___ INPUT DATA ___

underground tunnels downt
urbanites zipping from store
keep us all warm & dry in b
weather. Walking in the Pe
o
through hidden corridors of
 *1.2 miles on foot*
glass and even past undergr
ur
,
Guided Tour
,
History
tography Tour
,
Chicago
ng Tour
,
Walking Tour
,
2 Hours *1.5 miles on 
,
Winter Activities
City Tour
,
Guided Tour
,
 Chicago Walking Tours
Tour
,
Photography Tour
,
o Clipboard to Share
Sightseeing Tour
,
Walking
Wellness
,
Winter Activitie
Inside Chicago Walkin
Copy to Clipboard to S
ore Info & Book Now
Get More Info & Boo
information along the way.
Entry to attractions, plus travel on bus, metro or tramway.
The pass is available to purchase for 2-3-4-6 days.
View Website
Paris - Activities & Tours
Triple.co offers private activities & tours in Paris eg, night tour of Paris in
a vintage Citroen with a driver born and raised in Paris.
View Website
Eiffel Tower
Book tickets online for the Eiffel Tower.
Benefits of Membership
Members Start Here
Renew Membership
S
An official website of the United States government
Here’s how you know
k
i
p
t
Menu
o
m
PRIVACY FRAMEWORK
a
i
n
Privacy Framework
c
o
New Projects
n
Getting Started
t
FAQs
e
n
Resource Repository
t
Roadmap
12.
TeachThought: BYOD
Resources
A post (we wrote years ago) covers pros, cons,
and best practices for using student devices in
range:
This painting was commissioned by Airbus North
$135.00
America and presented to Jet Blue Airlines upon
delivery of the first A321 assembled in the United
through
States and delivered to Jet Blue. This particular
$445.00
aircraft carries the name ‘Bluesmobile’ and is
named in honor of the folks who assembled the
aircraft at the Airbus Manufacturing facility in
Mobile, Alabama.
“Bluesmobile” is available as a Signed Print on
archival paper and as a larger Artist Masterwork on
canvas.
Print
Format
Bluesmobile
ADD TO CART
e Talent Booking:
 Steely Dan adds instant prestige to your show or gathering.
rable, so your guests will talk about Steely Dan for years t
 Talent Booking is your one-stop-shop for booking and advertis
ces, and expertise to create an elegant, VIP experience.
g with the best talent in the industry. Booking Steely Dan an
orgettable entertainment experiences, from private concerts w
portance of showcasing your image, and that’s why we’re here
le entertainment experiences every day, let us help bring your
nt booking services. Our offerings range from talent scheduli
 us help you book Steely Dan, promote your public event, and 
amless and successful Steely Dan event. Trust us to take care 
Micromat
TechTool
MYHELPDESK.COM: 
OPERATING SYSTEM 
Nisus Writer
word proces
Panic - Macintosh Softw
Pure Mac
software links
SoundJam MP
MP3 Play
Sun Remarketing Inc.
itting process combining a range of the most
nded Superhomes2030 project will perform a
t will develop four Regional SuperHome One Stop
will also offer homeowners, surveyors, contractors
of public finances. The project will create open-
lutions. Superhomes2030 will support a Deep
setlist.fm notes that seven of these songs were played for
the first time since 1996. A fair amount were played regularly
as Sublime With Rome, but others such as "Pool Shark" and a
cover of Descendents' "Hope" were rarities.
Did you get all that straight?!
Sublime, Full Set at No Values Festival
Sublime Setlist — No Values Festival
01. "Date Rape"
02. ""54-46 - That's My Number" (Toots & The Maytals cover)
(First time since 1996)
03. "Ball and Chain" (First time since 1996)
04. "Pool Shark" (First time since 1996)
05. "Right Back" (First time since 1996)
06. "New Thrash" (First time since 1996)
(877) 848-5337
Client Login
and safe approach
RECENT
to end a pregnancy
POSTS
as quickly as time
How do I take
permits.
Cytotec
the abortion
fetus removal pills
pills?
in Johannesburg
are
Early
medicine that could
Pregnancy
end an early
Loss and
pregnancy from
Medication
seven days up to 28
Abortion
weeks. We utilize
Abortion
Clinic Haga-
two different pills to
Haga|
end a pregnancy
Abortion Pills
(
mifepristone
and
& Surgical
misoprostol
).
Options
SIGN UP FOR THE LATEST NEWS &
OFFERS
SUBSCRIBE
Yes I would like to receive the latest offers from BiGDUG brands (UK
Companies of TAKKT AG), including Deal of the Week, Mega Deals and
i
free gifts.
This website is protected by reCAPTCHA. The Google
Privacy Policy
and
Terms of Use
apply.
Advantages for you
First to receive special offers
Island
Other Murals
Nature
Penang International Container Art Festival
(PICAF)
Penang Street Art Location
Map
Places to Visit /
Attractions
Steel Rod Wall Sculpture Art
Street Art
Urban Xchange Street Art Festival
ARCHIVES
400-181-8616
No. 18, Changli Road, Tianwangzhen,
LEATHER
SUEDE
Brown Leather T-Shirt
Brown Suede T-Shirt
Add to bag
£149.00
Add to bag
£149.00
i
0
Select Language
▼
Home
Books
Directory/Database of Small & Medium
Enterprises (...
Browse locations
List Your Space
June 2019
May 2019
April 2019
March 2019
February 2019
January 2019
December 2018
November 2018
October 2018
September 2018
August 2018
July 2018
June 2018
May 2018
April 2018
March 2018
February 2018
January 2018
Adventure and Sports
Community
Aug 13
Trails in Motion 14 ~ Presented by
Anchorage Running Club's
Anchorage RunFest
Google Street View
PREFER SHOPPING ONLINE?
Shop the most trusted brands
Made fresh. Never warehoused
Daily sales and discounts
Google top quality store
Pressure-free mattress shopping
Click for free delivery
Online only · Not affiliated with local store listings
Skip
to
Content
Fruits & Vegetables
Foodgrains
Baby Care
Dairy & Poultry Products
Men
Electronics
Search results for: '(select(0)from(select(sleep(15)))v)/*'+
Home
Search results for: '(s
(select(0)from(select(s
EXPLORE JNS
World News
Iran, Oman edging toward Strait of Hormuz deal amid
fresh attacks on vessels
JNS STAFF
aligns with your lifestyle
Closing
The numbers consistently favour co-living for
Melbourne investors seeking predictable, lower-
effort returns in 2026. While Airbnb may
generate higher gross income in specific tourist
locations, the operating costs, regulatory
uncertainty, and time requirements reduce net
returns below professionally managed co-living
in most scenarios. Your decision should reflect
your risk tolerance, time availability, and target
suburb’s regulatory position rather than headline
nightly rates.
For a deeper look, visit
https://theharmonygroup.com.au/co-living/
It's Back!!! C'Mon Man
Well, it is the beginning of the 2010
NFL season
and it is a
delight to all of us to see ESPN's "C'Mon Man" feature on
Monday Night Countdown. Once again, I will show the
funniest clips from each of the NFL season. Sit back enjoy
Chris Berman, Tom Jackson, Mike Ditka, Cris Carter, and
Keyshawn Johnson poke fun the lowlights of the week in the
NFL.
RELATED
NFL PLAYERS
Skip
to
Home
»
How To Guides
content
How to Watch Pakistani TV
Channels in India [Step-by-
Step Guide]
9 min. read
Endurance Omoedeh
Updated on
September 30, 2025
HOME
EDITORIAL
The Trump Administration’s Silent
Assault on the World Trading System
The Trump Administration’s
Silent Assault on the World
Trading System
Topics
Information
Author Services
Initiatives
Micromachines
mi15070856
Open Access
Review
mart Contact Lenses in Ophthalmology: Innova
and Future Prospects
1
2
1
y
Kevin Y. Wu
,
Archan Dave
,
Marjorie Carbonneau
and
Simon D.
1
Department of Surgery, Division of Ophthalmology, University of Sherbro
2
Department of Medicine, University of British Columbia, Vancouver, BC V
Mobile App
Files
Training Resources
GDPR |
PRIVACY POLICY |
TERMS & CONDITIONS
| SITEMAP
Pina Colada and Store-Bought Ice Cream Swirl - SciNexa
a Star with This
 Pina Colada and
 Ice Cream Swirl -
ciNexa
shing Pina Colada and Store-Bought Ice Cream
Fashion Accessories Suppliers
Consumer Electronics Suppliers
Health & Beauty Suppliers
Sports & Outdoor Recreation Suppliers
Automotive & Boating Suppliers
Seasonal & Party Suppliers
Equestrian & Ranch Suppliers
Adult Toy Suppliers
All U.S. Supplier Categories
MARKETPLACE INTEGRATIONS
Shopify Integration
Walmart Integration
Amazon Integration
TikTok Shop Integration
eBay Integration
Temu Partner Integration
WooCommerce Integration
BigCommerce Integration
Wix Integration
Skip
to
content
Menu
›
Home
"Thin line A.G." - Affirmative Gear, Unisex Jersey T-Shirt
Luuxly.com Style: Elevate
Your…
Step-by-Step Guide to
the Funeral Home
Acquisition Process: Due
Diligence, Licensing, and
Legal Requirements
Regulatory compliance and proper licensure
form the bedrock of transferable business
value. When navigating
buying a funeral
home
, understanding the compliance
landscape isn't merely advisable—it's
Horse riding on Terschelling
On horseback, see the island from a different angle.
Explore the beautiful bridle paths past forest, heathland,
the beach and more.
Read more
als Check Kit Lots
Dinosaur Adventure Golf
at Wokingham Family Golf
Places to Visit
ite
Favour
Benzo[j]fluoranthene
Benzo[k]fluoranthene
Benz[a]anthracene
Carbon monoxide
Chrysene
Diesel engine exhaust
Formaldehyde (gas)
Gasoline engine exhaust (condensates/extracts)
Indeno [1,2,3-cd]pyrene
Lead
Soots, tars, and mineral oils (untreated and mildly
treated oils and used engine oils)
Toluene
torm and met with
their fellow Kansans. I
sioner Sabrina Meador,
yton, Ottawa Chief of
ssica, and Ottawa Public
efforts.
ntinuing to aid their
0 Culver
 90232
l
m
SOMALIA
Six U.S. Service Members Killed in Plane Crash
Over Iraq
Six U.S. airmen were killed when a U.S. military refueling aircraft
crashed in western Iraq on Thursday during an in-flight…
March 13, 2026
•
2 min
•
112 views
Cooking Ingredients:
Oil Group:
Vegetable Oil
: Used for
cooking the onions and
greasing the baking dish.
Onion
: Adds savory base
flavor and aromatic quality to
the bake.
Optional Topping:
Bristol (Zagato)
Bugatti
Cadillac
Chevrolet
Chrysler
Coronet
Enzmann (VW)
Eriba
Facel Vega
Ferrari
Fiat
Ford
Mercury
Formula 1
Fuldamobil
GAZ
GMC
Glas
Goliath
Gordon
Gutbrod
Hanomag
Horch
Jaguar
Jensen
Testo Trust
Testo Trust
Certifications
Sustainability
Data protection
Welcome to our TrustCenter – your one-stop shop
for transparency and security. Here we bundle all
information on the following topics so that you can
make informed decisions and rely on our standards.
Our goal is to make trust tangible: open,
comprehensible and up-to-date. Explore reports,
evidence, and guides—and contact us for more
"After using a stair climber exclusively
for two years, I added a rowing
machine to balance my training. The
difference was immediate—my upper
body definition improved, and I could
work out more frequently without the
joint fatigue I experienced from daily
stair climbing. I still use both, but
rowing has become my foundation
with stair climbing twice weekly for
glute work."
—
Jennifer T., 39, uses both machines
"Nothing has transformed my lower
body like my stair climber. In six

___

AIM OF THE EXERCISE>
Where a line above holds the word "results", copy it.

EXPECTED ANSWER>
Search results for: '(select(0)from(select(sleep(15)))v)/*'+
Search results for: '(s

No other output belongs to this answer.